How do we determine “at” or “near” bottom?
Your answer, as always, depends upon your local economic and housing market conditions. Real estate is always local. To research and learn your local area, check out newspapers, online news services and industry web sites for a wealth of data that can be used to analyze your local-market trends. CNN is not local.
Five of the best local indicators to consider are:
- Inventories of for-sale homes. A large inventory of unsold homes in any area suggests a weak housing market. Excessive supply and slow sales leads to price decreases. If you’re told that your area has an inventory of 12 months, that means it would take one year for all the homes currently on the market there to be sold. Don’t forget, new homes are being listed all the time, especially in the Spring. High inventory is great for buyers, not good for sellers as they have to lower prices to compete for the qualified buyers.
- Days on the market. In a fast-paced market, great homes in desirable locations sell quickly and that demand causes prices to rise. Homes that sit on the market for weeks or even months, however, cause pricing decline. Just a few years ago, houses that were listed in desirable areas actually created bidding wars. Now, houses sit for months forcing sellers again and again to drop their asking price.
- Pending sales. An increase in pending sales, homes that are under contract but not yet closed, indicates that the pace of sales has quickened. Faster sales suggest a strengthening market which brings on higher prices.
- Builders’ concessions. Builders tend to offer price discounts, free upgrades, gifts and interest rate buy-downs to bring in buyers when the market is weak. A lack of concessions suggests builders have sold off their inventory. That reduces the number of available homes and contributes to market price stabilization.
- Apartment rents. Rising rents suggest an increase in tenants and a decrease in rental vacancies. Cheaper homes and lower interest rates combined with rent increases would lead more renters to buy a home rather than rent. In today’s market with many people losing homes to foreclosure and short sales, the number of tenants is increasing, vacancies are decreasing and rents are on the rise.
Our declining real estate market offers excellent opportunities to buy properties at great discounts. There is, however, the continued risk that prices may fall further. Should you buy now or wait to see if sellers are forced to lower prices even more in the future? Well, obviously there’s no crystal ball to predict but the above list gives some realistic signs to consider.

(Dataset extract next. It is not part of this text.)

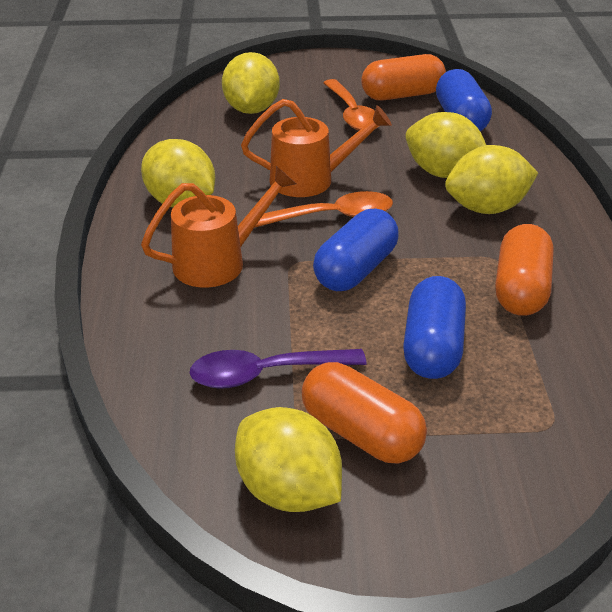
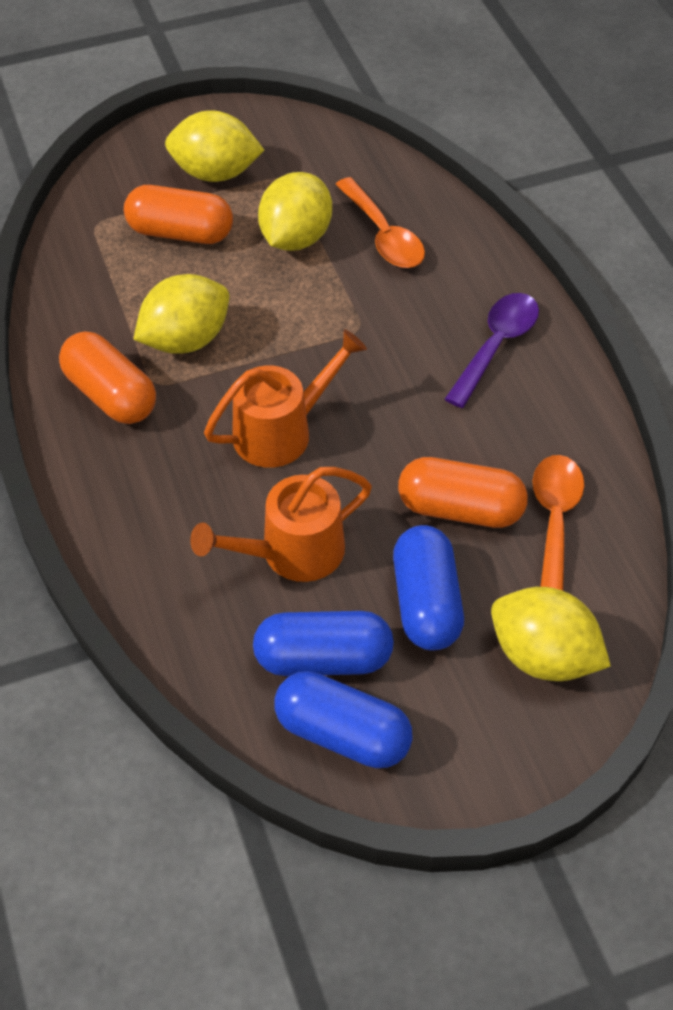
yellow lemon: 5 -> 4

We now see a large inventory of homes, too many days on the market, not a lot of pending sales, and an increase in tenants. Are we at the bottom? We’re certainly near it. How long will it last? I don’t know how long it will last but indications are that it will be with us for quite a while. My guess is another 3 to 5 years. The first sign that the housing market is going to turn around will be an increase in the job market. How far away is that?
Pay attention to the signs, adjust accordingly, have all the facts you can before you buy or sell and let me know your experience.